● **The data**
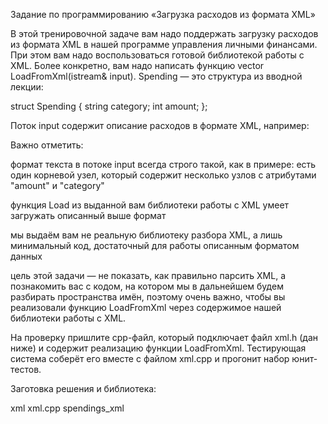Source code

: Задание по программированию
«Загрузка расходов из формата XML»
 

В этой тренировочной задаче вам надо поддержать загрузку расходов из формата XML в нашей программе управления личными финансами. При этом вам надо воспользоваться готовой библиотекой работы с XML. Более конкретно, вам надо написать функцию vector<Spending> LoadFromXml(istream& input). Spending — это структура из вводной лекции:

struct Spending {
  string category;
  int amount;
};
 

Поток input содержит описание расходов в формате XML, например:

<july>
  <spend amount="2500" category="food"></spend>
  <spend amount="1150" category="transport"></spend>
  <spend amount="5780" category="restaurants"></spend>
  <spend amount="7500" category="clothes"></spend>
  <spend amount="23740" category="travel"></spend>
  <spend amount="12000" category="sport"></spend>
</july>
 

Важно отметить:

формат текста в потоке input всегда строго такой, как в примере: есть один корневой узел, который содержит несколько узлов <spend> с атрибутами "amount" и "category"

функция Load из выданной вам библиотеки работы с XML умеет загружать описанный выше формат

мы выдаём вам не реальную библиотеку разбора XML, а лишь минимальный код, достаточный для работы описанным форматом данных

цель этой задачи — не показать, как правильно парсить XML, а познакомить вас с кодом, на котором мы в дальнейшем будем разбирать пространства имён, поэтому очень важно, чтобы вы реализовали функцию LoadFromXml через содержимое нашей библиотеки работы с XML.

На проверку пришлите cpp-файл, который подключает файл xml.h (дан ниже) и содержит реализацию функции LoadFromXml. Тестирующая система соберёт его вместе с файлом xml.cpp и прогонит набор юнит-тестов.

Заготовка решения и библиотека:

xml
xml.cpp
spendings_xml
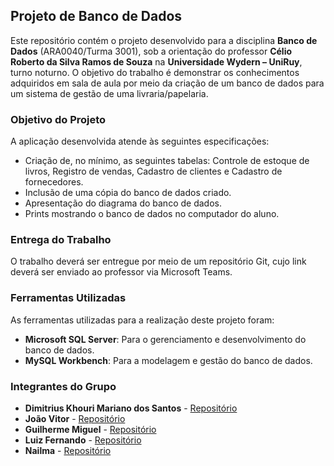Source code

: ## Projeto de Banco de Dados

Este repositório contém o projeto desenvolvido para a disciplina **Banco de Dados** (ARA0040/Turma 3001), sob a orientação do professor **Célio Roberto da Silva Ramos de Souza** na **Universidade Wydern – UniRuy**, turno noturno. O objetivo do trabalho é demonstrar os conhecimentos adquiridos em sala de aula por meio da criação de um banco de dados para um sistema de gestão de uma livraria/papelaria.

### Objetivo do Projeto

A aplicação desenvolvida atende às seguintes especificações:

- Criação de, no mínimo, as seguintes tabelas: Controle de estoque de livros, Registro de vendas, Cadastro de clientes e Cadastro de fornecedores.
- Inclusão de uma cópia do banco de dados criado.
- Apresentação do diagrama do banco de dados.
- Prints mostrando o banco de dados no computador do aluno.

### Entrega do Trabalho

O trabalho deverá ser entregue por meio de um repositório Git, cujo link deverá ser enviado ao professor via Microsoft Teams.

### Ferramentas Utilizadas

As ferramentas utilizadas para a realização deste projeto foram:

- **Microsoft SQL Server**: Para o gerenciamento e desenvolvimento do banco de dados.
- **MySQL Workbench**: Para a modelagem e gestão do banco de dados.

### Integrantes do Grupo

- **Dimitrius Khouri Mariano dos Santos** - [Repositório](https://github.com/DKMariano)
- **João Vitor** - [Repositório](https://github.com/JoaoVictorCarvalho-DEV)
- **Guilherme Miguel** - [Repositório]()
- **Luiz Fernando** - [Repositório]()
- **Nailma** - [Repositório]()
* * *
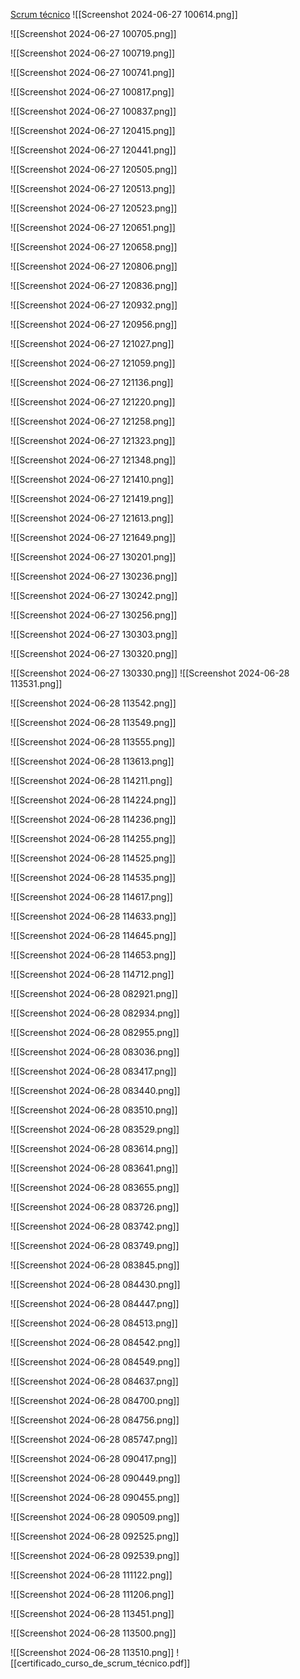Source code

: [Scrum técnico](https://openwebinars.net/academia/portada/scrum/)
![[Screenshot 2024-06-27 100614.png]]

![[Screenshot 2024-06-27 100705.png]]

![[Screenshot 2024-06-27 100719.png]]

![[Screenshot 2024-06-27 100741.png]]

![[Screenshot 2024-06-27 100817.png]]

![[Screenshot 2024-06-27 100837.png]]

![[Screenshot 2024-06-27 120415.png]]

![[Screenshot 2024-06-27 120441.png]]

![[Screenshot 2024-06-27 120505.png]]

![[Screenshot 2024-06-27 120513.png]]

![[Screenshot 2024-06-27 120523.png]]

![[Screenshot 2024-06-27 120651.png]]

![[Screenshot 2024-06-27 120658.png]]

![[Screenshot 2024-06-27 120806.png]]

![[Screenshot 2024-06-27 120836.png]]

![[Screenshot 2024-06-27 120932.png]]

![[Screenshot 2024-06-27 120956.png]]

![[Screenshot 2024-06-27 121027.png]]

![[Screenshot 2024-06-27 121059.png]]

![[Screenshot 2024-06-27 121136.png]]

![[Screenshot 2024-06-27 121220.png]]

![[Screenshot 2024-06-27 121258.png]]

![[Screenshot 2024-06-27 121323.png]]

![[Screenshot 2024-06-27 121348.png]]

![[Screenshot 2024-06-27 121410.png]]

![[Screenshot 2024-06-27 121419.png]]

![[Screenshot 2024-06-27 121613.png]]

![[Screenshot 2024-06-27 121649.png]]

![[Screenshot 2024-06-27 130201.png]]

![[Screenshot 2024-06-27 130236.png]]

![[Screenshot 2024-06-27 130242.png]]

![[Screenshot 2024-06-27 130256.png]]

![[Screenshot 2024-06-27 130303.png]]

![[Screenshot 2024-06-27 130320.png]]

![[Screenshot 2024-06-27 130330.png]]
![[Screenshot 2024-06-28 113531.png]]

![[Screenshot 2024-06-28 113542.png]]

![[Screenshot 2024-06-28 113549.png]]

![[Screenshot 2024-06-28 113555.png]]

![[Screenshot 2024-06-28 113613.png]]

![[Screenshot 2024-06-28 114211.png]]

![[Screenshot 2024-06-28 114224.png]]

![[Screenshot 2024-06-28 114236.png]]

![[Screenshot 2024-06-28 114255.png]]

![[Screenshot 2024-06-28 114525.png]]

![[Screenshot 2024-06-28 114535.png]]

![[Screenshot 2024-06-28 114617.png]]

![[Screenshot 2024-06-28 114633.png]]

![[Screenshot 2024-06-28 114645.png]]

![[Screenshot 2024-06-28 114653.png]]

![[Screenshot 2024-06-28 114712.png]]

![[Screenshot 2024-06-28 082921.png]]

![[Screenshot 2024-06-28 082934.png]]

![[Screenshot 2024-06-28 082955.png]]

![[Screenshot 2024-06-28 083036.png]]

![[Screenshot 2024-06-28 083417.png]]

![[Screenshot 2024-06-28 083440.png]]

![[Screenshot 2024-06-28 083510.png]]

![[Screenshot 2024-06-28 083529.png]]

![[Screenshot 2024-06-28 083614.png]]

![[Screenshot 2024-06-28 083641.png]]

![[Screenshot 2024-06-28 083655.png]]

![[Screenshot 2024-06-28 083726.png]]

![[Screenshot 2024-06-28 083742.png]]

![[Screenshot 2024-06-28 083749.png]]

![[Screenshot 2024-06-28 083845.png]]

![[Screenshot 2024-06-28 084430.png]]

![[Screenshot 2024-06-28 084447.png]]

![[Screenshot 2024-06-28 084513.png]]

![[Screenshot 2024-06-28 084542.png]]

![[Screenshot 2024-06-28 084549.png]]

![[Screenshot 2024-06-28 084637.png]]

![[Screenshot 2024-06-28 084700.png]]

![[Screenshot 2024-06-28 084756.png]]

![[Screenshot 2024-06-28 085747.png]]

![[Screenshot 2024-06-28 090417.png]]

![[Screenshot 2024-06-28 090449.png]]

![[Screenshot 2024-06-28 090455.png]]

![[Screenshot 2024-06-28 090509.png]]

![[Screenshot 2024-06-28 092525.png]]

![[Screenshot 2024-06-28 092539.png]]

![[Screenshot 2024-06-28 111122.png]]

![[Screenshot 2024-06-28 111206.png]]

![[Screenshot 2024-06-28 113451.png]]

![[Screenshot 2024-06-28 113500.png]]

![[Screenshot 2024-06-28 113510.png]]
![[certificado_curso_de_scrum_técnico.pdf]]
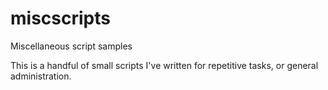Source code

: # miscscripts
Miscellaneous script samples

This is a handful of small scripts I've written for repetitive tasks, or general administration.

● **Goal of the exercise**
Copy out again the lines from the one containing "### Objetivo do Projeto" up to and including the one containing "A aplicação desenvolvida" in the entries above.

● **Expected answer**
### Objetivo do Projeto

A aplicação desenvolvida atende às seguintes especificações:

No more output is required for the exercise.